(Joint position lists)
==========

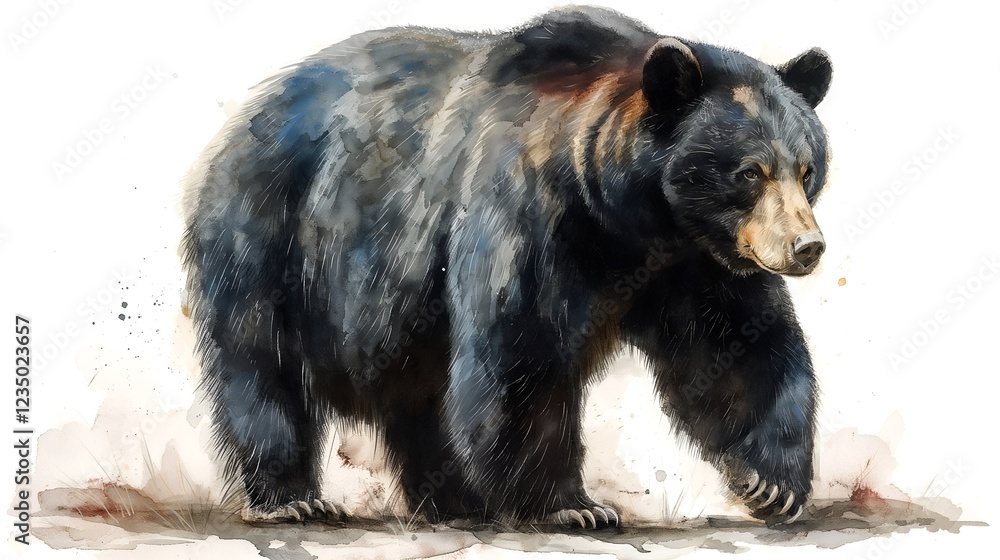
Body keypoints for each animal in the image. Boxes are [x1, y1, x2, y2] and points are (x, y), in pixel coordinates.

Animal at [181, 6, 833, 529]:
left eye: (806, 169)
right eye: (749, 172)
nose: (807, 246)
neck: (629, 214)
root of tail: (242, 122)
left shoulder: (693, 259)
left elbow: (735, 345)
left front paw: (772, 483)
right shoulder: (530, 212)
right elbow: (523, 349)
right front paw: (573, 505)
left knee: (422, 395)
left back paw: (453, 499)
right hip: (273, 238)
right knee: (262, 365)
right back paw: (291, 498)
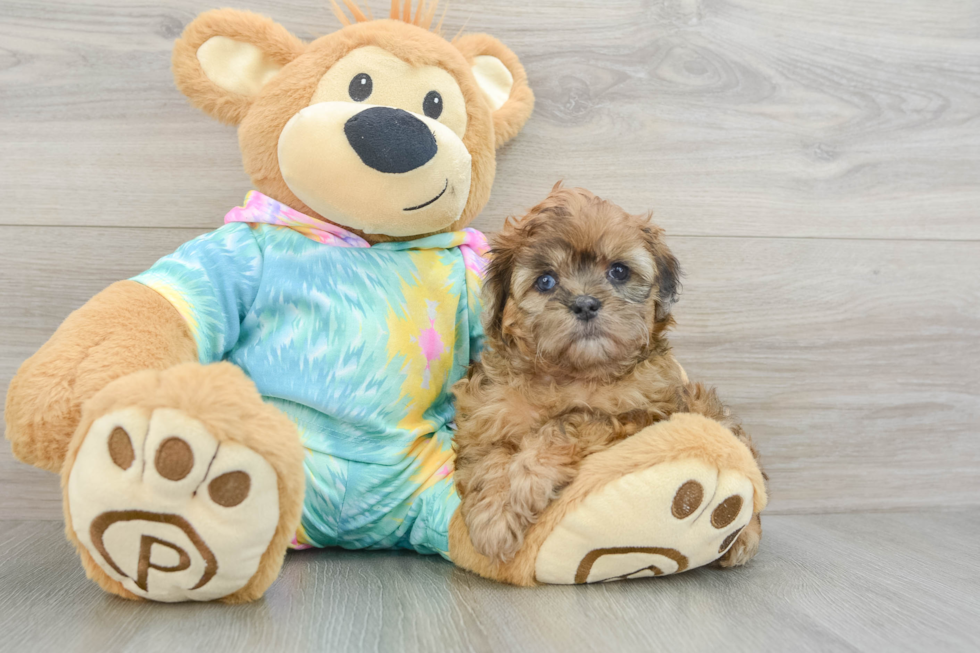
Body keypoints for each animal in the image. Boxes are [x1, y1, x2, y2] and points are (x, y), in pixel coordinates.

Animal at [452, 185, 764, 564]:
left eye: (618, 271)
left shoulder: (642, 414)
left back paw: (741, 537)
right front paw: (495, 516)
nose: (585, 303)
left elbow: (568, 423)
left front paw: (519, 487)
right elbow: (489, 460)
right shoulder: (484, 421)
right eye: (545, 281)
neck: (573, 373)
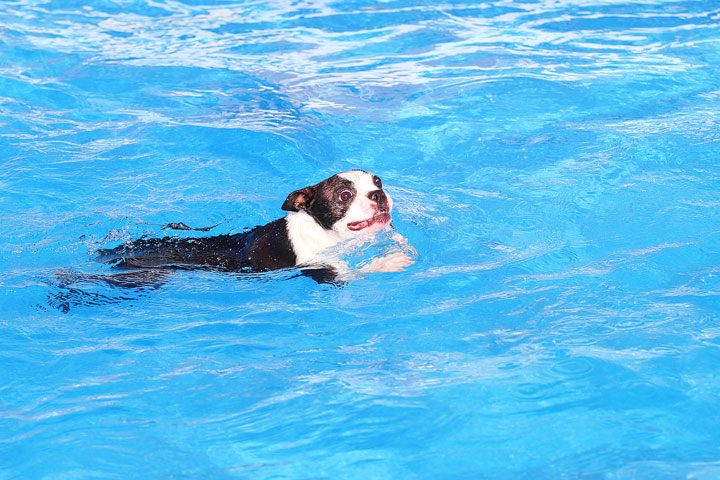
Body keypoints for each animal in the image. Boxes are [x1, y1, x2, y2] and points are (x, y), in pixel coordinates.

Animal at [98, 171, 420, 282]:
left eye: (378, 182)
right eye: (345, 195)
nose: (378, 194)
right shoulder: (320, 268)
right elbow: (355, 269)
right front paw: (391, 261)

==========

Assignment
Copy the lines from the line that contains "nose: (585, 303)" through the end of the records, exactly and with nothing added; leave the pictures out.

Task answer
nose: (585, 303)
left elbow: (568, 423)
left front paw: (519, 487)
right elbow: (489, 460)
right shoulder: (484, 421)
right eye: (545, 281)
neck: (573, 373)
Body keypoints for each animal in the image. Boxes are [x1, y1, x2, y2] and points are (x, y), in pixel coordinates.

Animal at [98, 171, 420, 282]:
left eye: (378, 182)
right eye: (345, 195)
nose: (378, 194)
right shoulder: (320, 268)
right elbow: (355, 269)
right front paw: (391, 261)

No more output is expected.